High-Throughput sequencing (aka Next Generation Sequencing) and Bioinformatics
Question: what do you do? Answer: bioinformatics, computational biology, genomics, rnaomics, transcriptomics and I have a background in molecular biology/genetics (Try putting that on a business card)
Ok, I kind of fell into all of this NGS/High throughput sequencing analysis business since I understood what it meant to work with data from an entire genome. Early RNA genomics focused on tedious and expensive laboratory searching, then computational searches took much of the burden (if you knew what you were looking for). But now… WOW! This now not-so-new type of sequencing is a wonder for RNA underworld research. Thanks to the Illumina (formally Solexa) sequencing platform we have masses and masses of data…but not so many ways to analyse it. Now we can combine both approaches by sequencing the ncRNA in an organism, examining the RNA genes we know about, but also use it to find new RNA genes that have up till now escaped our notice. I also help out with some other transcriptomics and small RNA projects. A bioinformatian nowadays is much in demand.

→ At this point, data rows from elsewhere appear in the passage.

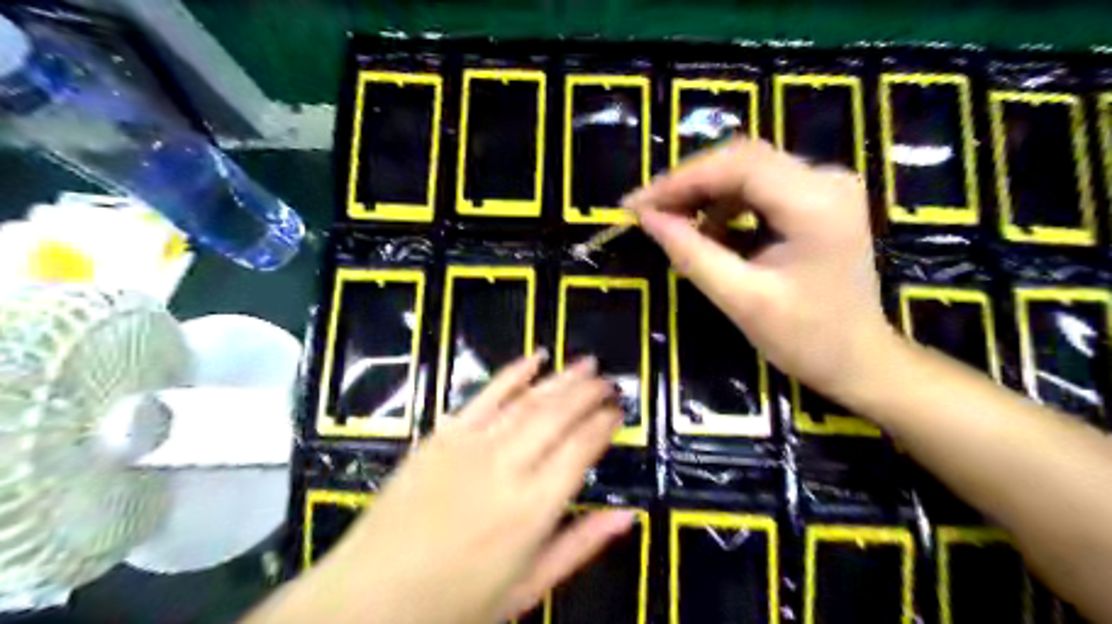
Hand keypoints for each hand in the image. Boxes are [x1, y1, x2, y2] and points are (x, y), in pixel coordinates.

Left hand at [253, 355, 633, 623]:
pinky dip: (513, 373)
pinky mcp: (443, 435)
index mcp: (533, 508)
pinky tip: (534, 359)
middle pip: (559, 414)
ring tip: (585, 363)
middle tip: (608, 381)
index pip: (582, 449)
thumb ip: (582, 545)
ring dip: (561, 378)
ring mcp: (471, 445)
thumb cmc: (454, 603)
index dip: (604, 424)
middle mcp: (507, 467)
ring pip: (528, 399)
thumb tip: (627, 517)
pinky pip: (485, 394)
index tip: (618, 412)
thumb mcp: (529, 586)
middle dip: (588, 392)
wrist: (370, 599)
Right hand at [624, 136, 890, 398]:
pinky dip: (724, 205)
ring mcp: (824, 186)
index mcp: (816, 203)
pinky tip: (706, 231)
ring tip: (670, 224)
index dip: (679, 180)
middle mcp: (825, 179)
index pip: (737, 165)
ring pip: (747, 170)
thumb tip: (646, 218)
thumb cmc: (807, 339)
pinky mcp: (817, 199)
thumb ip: (691, 253)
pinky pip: (759, 187)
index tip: (636, 205)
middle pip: (741, 160)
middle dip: (687, 184)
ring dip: (703, 194)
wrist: (860, 360)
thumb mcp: (741, 299)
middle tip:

I have also spent a few years teaching bioinformatics and computational biology (and oh yes, there is a difference) to both biologists and stats/maths students, and I find this rather fun. There is nothing better than taking someone terrified of wiping their computer (and quite frankly you are afraid they are going to do that) and see them analyse data in a server environment. Actually, what is better is seeing them make discoveries! Now that is the joy of teaching.